_Records for processing_
· · · ·
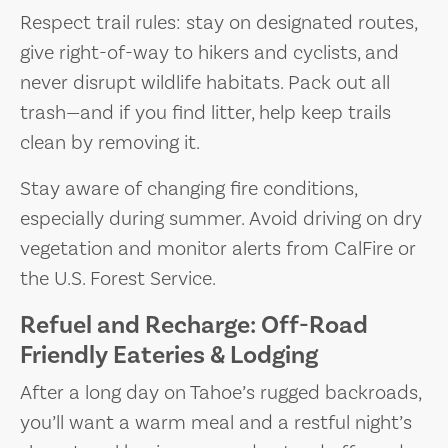
Respect trail rules: stay on designated routes,
give right-of-way to hikers and cyclists, and
never disrupt wildlife habitats. Pack out all
trash—and if you find litter, help keep trails
clean by removing it.
Stay aware of changing fire conditions,
especially during summer. Avoid driving on dry
vegetation and monitor alerts from CalFire or
the U.S. Forest Service.
Refuel and Recharge: Off-Road
Friendly Eateries & Lodging
After a long day on Tahoe’s rugged backroads,
you’ll want a warm meal and a restful night’s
· · · ·
_Exercise aim_
All entries above must be printed again verbatim, with images excluded.

_Problem solution_
Respect trail rules: stay on designated routes,
give right-of-way to hikers and cyclists, and
never disrupt wildlife habitats. Pack out all
trash—and if you find litter, help keep trails
clean by removing it.
Stay aware of changing fire conditions,
especially during summer. Avoid driving on dry
vegetation and monitor alerts from CalFire or
the U.S. Forest Service.
Refuel and Recharge: Off-Road
Friendly Eateries & Lodging
After a long day on Tahoe’s rugged backroads,
you’ll want a warm meal and a restful night’s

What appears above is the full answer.